Quotulatiousness

January 4, 2023

QotD: Hate speech

Filed under: Law, Liberty, Politics, Quotations — Tags: , , — Nicholas @ 01:00

Since it is often the progenitor of evil, and since the appetite for it sometimes grows with the feeding, public expression of hatred might seem a suitable case for prohibition. Do away with hate-speech, that is to say speech that is intended to bring designated protected groups into hatred, ridicule or contempt, and you do away with hatred.

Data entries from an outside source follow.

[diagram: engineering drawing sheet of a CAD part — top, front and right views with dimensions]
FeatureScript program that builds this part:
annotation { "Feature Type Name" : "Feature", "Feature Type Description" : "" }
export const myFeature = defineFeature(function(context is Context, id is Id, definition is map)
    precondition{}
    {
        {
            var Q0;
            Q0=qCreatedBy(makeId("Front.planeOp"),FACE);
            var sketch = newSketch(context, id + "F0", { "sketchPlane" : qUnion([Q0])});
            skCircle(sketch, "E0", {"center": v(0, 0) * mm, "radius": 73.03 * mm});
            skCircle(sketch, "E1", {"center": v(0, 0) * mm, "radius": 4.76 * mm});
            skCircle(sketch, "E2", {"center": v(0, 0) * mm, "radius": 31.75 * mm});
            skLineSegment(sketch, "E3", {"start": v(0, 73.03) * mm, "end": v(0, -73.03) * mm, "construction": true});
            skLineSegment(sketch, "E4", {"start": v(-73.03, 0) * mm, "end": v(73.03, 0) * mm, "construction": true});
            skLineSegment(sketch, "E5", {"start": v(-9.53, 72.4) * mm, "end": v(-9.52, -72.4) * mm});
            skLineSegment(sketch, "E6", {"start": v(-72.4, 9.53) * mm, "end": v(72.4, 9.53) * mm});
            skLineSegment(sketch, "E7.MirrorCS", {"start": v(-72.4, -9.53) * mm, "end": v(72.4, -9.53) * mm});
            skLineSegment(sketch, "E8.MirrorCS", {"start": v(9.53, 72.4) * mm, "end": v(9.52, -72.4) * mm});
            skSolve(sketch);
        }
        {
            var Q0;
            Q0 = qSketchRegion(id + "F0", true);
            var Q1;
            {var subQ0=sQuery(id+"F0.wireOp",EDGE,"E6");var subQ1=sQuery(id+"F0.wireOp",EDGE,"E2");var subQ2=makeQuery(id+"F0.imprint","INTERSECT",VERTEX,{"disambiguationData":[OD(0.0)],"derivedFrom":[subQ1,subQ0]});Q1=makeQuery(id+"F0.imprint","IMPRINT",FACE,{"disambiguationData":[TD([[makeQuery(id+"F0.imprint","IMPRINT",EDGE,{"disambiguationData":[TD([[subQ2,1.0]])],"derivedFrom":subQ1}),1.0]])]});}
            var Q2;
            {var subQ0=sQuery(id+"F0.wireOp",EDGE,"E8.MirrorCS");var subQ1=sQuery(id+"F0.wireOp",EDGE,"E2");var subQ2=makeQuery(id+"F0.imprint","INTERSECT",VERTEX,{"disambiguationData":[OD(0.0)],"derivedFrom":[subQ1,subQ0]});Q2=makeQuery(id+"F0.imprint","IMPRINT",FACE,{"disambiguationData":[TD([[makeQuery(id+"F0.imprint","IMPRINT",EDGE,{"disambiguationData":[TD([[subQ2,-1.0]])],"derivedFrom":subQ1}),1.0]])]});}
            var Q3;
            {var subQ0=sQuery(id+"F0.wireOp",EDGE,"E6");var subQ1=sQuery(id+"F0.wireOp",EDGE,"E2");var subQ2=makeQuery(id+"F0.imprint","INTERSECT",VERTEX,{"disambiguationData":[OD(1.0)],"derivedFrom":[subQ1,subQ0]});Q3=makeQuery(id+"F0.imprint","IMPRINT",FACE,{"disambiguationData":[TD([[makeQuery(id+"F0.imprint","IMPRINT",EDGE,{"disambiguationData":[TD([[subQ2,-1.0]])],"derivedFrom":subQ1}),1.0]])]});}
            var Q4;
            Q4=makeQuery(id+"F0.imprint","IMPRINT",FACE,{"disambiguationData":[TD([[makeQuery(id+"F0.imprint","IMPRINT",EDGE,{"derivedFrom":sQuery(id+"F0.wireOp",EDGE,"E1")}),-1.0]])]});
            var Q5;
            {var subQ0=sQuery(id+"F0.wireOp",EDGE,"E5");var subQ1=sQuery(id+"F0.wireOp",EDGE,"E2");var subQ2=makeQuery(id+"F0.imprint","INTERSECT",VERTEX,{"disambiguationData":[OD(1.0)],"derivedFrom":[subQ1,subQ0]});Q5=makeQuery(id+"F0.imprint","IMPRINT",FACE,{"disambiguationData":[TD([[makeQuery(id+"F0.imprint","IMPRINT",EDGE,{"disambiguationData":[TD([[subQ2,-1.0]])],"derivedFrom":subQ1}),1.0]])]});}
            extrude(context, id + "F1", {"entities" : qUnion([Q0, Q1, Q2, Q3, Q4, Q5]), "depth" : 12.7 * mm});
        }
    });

However he who will attend to the motions of his own mind (to use Doctor Johnson’s wonderful, but sadly disregarded, formula for real and searching self-examination) will discover that hatred is by far the most powerful and durable of political emotions. One’s feelings for one’s political enemies are warm and lively, while those for one’s political friends are cool and torpid. It is obvious that the rich and the foreigner are in general hated much more than the poor and the fellow-countryman are loved; while hatred of oppression is much stronger than love of freedom, especially when it is other people’s freedom. To hate injustice is easy, to love justice, or even to know what it is, is difficult. Hatred, in short, makes politics, and much else besides, go round; and while Freud spoke of the narcissism of small differences, he might just as well have spoken of the hatred caused by small differences.

Nor is hatred exhaustible. On the contrary, it is indefinitely expandable. It often increases with its own expression, becoming more virulent with every word uttered; it is not a fixed quantity like fluid in a bottle. It is very easy, as most people must surely know, to work oneself up into a fury of indignation and insensate rage merely by dwelling on some slight or humiliation. Above all, hatred is fun: it gives a meaning to life to those who otherwise lack one.

The idea therefore that hate speech can be banned, is of course, is a sign of impatience with the intractability of the human condition. It wants to legislate people into kindness, decency and fellow-feeling. It appeals to the sort of people who forget (or never knew) that supposed solutions to human problems frequently throw up further problems that are greater than that which the solution is designed to solve. For its protagonists, it has the advantage of creating a bureaucracy of virtue with pension arrangements to match.

Theodore Dalrymple, “Hating the Truth”, The Salisbury Review, 2011-06.